<<<<

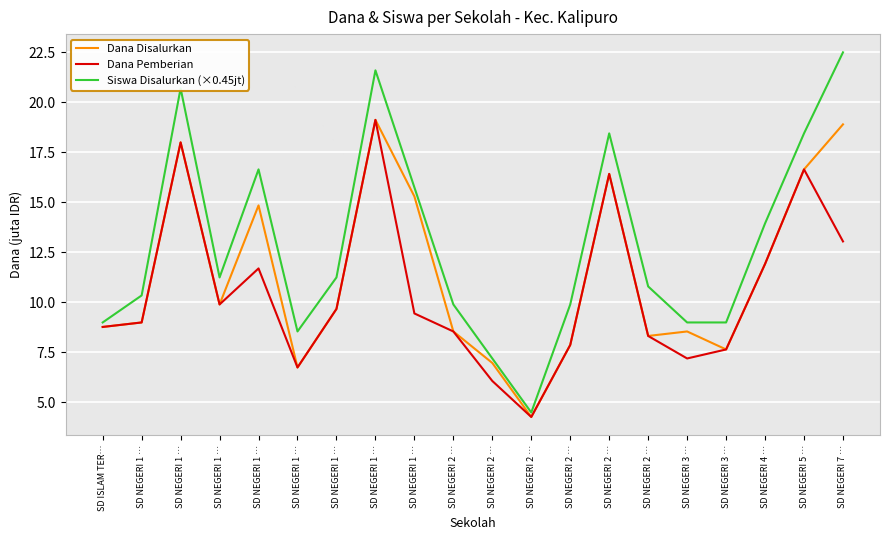

List the labels in order of Dana Disalurkan value, smallest first.

SD NEGERI 2 …, SD NEGERI 1 …, SD NEGERI 2 …, SD NEGERI 3 …, SD NEGERI 2 …, SD NEGERI 2 …, SD NEGERI 2 …, SD NEGERI 3 …, SD ISLAM TER…, SD NEGERI 1 …, SD NEGERI 1 …, SD NEGERI 1 …, SD NEGERI 4 …, SD NEGERI 1 …, SD NEGERI 1 …, SD NEGERI 2 …, SD NEGERI 5 …, SD NEGERI 1 …, SD NEGERI 7 …, SD NEGERI 1 …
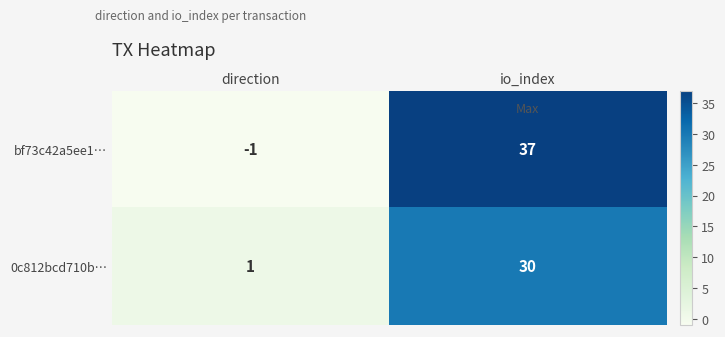

Which series changed the most between direction and io_index?

bf73c42a5ee1…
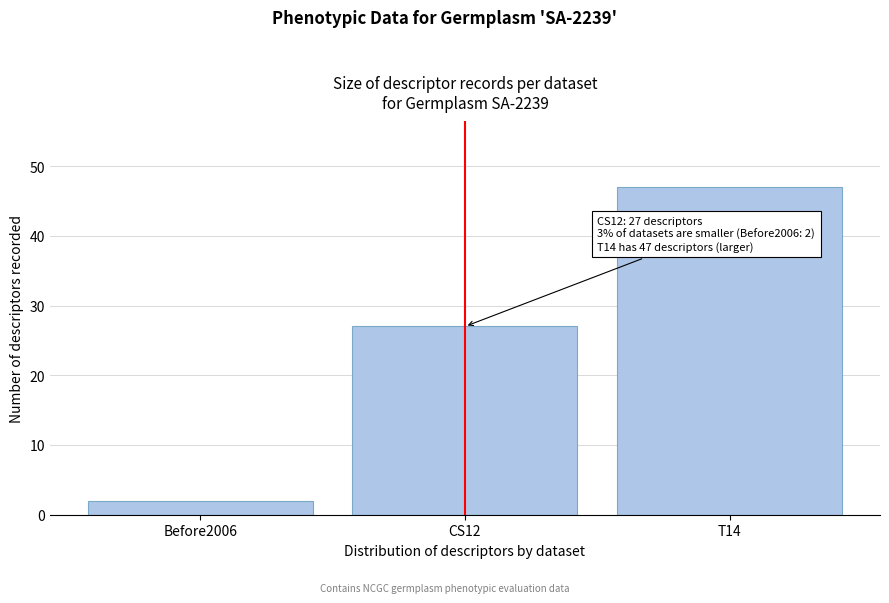

Reading left to right, extract all data points from this chart.

2	27	47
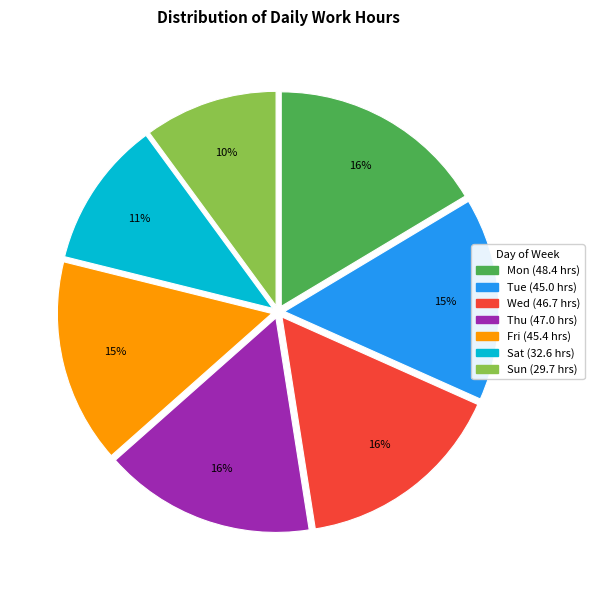

Count the number of slices in the pie.

7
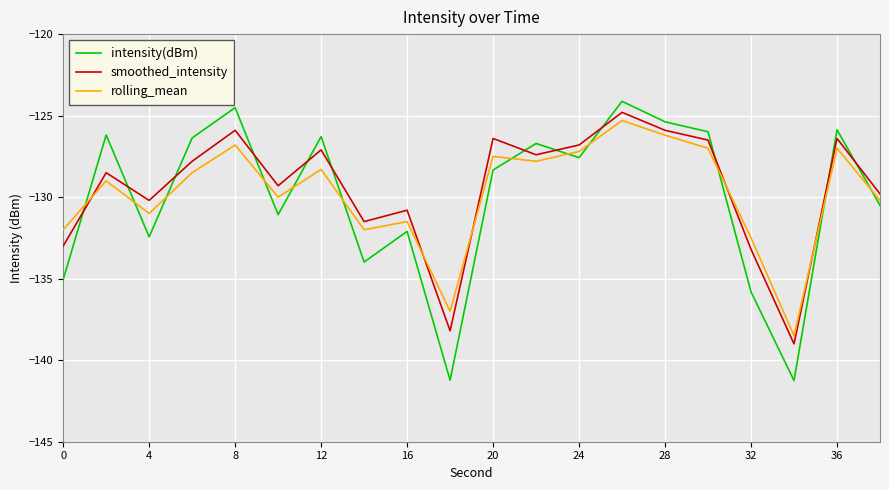

After their last crossing, which series has the higher values: rolling_mean or smoothed_intensity?

smoothed_intensity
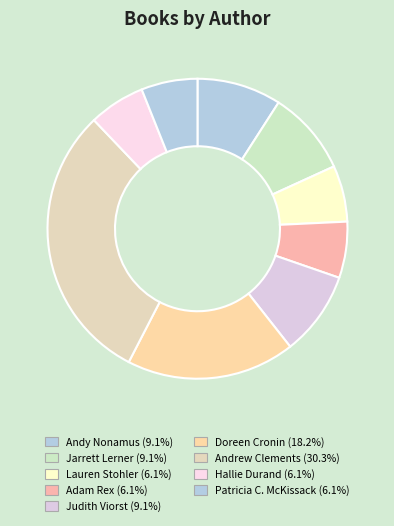

How many slices are in this pie chart?

9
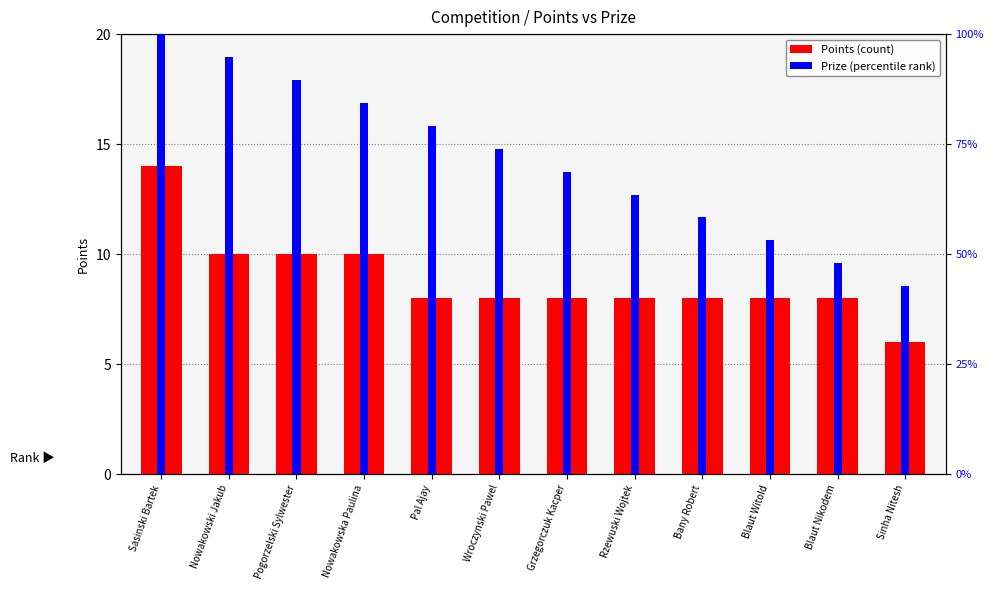

The value of Points at Grzegorczuk Kacper is 8.0. True or false?

True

>>>>

Put every line of the entries above into a Markdown table with the columns Row and Line, numbering the rows in order. Omit blank lines and the pictures.

| Row | Line |
|---|---|
| 1 | List the labels in order of Dana Disalurkan value, smallest first. |
| 2 | SD NEGERI 2 …, SD NEGERI 1 …, SD NEGERI 2 …, SD NEGERI 3 …, SD NEGERI 2 …, SD NEGERI 2 …, SD NEGERI 2 …, SD NEGERI 3 …, SD ISLAM TER…, SD NEGERI 1 …, SD NEGERI 1 …, SD NEGERI 1 …, SD NEGERI 4 …, SD NEGERI 1 …, SD NEGERI 1 …, SD NEGERI 2 …, SD NEGERI 5 …, SD NEGERI 1 …, SD NEGERI 7 …, SD NEGERI 1 … |
| 3 | Which series changed the most between direction and io_index? |
| 4 | bf73c42a5ee1… |
| 5 | Reading left to right, extract all data points from this chart. |
| 6 | 2	27	47 |
| 7 | Count the number of slices in the pie. |
| 8 | 7 |
| 9 | After their last crossing, which series has the higher values: rolling_mean or smoothed_intensity? |
| 10 | smoothed_intensity |
| 11 | How many slices are in this pie chart? |
| 12 | 9 |
| 13 | The value of Points at Grzegorczuk Kacper is 8.0. True or false? |
| 14 | True |